• [ФРАГМЕНТ ТЕКСТА]:
===
Однако не имело ли место также независимое историческое или естественное существование этих простых категорий до существования более конкретных категорий? Ça dépend19. Например, Гегель правильно начинает философию права с владения как простейшего правового отношения субъекта. Но никакого владения не существует до семьи или до отношения господства и подчинения, которые суть гораздо более конкретные отношения. Напротив, было бы правильно сказать, что существуют семьи, роды, которые ещё только владеют, но не имеют собственности. Более простая категория выступает, таким образом, как отношение первичных семейных или родовых сообществ к собственности. В более развитом обществе она выступает как более простое отношение развившегося организма. Однако конкретный субстрат, отношение которого есть владение, постоянно предполагается. Можно представить себе единичного дикаря владеющим. Но тогда владение не есть правоотношение. Неверно, будто владение исторически развилось в семью. Наоборот, оно всегда предполагает эту «более конкретную правовую категорию». Но, между тем, здесь имеется та доля истины, что простые категории суть выражения отношений, в которых может реализоваться менее развитая конкретность до установления более многостороннего отношения или связи, идеально выражающейся в более конкретной категории, в то время как более развитая конкретность сохраняет эту же категорию как подчинённое отношение. Деньги могут существовать и исторически существовали раньше капитала, раньше банков, раньше наёмного труда и т. д. С этой стороны можно, стало быть, сказать, что более простая категория может выражать собой господствующие отношения менее развитого целого или подчинённые отношения более развитого целого, т. е. отношения, которые исторически уже существовали раньше, чем целое развилось в ту сторону, которая выражена в более конкретной категории. В этом отношении ход абстрактного мышления, восходящего от простейшего к сложному, соответствует действительному историческому процессу.
===
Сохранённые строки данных
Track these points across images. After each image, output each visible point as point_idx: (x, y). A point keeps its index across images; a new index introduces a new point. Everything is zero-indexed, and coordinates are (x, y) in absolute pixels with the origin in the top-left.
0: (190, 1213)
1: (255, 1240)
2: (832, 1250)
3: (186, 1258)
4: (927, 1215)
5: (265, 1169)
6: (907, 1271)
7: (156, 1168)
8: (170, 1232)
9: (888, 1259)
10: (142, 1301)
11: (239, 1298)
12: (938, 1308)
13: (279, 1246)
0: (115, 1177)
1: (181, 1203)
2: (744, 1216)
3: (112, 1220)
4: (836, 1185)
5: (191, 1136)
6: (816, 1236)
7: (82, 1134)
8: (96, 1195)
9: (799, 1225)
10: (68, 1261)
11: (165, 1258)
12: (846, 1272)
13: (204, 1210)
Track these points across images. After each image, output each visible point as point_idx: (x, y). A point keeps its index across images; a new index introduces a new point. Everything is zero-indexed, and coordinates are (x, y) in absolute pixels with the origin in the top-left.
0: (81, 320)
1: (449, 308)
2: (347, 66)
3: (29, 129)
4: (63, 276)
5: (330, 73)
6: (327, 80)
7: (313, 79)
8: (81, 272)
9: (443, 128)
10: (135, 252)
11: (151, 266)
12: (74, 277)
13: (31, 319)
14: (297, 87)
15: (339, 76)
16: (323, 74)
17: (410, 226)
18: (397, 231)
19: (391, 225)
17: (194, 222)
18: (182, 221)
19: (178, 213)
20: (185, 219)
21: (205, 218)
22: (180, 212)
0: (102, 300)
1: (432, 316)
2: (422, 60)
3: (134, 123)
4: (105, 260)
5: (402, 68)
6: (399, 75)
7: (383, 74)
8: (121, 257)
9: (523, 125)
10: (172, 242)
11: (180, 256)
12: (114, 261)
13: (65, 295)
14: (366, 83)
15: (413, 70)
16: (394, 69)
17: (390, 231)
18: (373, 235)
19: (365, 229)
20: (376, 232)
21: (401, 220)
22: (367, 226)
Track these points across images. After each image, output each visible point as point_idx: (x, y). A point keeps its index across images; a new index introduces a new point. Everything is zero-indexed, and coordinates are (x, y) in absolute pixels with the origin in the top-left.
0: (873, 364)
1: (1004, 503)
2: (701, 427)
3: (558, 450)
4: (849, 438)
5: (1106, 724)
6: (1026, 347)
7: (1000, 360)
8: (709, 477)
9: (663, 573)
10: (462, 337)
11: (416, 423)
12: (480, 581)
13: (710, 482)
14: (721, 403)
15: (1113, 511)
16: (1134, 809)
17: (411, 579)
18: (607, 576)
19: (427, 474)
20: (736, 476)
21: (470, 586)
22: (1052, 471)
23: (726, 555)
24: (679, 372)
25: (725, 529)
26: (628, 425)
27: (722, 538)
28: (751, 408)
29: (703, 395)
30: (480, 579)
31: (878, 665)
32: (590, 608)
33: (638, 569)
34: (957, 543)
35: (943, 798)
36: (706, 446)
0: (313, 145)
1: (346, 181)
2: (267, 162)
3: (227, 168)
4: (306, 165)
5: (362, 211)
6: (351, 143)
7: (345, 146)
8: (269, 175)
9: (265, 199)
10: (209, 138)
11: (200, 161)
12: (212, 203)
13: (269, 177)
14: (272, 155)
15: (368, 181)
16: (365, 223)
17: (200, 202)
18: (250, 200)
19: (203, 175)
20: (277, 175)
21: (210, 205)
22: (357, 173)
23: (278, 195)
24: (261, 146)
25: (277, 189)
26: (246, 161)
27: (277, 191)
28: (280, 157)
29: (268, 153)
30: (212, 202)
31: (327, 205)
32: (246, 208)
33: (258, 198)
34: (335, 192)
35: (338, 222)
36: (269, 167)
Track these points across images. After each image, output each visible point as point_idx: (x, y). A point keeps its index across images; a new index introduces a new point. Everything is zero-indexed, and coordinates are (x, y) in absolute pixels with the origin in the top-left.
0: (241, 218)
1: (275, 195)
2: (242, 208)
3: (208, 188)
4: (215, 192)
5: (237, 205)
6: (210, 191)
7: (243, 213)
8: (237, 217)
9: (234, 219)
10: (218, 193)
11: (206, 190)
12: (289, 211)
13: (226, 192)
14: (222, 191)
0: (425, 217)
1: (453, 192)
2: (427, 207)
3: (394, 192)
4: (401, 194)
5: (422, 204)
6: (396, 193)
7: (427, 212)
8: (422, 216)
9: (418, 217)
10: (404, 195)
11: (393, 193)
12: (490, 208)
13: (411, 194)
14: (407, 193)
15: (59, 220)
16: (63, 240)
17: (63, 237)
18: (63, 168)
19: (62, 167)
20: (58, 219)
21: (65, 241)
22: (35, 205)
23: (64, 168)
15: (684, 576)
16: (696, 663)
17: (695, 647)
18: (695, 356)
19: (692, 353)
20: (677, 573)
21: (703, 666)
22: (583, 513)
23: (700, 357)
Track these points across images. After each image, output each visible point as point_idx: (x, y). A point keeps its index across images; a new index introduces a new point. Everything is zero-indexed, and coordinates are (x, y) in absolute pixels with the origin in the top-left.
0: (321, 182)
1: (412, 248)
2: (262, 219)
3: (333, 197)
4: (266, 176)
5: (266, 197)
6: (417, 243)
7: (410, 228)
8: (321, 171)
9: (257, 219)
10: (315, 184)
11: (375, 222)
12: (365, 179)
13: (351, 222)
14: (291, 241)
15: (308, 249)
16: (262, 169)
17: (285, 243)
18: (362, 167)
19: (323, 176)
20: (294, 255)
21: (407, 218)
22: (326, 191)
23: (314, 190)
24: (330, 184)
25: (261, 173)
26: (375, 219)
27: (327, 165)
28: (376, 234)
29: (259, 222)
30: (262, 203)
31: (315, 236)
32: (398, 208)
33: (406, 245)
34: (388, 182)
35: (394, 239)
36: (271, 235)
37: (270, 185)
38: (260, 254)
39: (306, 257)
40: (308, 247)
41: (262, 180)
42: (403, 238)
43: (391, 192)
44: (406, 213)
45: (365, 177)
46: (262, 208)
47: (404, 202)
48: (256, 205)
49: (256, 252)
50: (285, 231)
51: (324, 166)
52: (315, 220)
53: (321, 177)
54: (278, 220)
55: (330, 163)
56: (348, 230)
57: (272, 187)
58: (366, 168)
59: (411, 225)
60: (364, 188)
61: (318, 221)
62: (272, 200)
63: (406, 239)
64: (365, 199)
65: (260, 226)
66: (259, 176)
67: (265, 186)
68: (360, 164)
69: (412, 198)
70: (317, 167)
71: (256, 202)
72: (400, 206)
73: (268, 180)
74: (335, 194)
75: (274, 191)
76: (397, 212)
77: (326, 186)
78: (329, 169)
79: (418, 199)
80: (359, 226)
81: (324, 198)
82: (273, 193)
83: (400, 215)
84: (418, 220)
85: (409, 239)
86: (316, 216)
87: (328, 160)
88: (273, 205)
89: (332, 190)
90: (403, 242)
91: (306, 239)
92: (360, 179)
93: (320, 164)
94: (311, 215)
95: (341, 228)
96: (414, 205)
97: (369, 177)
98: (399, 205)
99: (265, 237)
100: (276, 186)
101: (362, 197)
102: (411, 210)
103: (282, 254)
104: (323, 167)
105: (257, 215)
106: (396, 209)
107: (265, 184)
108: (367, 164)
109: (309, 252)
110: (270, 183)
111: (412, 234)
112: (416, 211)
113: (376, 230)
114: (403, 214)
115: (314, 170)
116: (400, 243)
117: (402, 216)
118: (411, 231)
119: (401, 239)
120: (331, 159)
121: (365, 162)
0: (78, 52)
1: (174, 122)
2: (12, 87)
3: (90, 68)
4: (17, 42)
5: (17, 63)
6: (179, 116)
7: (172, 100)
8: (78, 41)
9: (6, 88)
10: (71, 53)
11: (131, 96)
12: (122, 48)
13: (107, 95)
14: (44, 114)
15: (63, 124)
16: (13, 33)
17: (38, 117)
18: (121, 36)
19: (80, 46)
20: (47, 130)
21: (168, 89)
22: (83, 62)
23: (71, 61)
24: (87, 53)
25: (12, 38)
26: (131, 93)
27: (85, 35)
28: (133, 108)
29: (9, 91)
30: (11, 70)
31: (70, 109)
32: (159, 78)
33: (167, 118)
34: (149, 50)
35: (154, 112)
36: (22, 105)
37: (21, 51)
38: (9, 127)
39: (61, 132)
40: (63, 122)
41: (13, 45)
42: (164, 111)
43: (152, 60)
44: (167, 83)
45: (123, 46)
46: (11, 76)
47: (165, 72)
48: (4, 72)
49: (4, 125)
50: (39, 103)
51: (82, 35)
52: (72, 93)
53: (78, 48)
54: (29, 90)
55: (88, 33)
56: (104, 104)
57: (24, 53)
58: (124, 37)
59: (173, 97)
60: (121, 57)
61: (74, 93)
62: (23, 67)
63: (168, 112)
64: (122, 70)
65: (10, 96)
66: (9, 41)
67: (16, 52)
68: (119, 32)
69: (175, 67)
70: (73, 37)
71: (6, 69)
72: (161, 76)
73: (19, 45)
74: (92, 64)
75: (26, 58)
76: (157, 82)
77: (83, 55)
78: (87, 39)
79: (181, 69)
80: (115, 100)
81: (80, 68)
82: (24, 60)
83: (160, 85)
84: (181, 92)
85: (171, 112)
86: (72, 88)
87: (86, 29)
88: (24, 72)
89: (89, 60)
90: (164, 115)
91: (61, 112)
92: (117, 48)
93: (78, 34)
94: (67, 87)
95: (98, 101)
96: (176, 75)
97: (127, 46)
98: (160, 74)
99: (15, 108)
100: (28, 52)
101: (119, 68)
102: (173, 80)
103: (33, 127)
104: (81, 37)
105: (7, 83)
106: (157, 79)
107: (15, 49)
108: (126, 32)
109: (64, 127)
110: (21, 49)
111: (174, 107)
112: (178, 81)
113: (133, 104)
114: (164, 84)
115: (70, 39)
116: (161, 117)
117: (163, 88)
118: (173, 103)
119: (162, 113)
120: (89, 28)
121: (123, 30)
===
• [ЗАДАЧИ ДЛЯ РЕШЕНИЯ]:
(A) Ответьте по фрагменту о простых и конкретных категориях: с чего, по словам автора, Гегель правильно начинает философию права?
(B) Продолжите фрагмент о простых и конкретных категориях с того места, где он заканчивается.

• [ОЖИДАЕМЫЕ ОТВЕТЫ]:
(A) С владения как простейшего правового отношения субъекта.

(B)
С другой стороны, можно сказать, что имеются весьма развитые и всё-таки исторически менее зрелые общественные формы, где имеют место высшие экономические формы, например кооперация, развитое разделение труда и т. д., но не существует никаких денег, например в Перу. Точно так же в славянских общинах деньги и обусловливающий их обмен или совсем не выступают, или играют незначительную роль внутри отдельных общин, но зато выступают на границах последних, в сношениях с другими общинами; вообще ошибочно принимать обмен внутри одной и той же общины за первоначально конституирующий элемент. Напротив, вначале обмен возникает чаще между различными общинами, чем между членами одной и той же общины. Далее: хотя деньги начали играть известную роль очень рано и всесторонне, однако в древности они выступают как господствующий элемент только у односторонне определившихся наций, у торговых наций. И даже в наиболее развитой древности, у греков и римлян, полное развитие денег, которое составляет предпосылку современного буржуазного общества, отмечается только в период разложения. Таким образом, эта совершенно простая категория исторически выступает в своей полной силе только в наиболее развитых состояниях общества. Она отнюдь не проникает во все экономические отношения; например, в Римской империи, в период наибольшего её развития, основу составляли натуральные подати и повинности. Денежное хозяйство было там вполне развито, собственно, только в армии, оно никогда не охватывало весь процесс труда в целом.
Итак, хотя более простая категория исторически может существовать раньше более конкретной, но в своём полном интенсивном и экстенсивном развитии она может быть присуща как раз более сложной общественной форме, в то время как более конкретная категория была полнее развита при менее развитой общественной форме.
Труд кажется совершенно простой категорией. Представление о нём в этой всеобщности — как о труде вообще — является также весьма древним. Однако «труд», экономически рассматриваемый в этой простой форме, есть столь же современная категория, как и отношения, которые порождают эту простую абстракцию. Монетарная система, например, определяет богатство ещё совершенно объективно, как вещь, существующую в деньгах [als Sache außer sich im Geld]. По сравнению с этой точкой зрения было большим прогрессом, когда мануфактурная или коммерческая система перенесла источник богатства из предмета в субъективную деятельность, в коммерческий и мануфактурный труд, однако сама эта деятельность всё ещё понималась ограниченно, как деятельность, производящая деньги. Этой системе противостоит физиократическая система, которая признаёт в качестве труда, создающего богатства, определённую форму труда — земледельческий труд, а самый объект она видит уже не в денежном облачении, а в продукте вообще, во всеобщем результате труда. Этот продукт, однако, соответственно ограниченному характеру деятельности, всё ещё рассматривается как продукт, определённый природой, как продукт земледелия, продукт земли par excellence.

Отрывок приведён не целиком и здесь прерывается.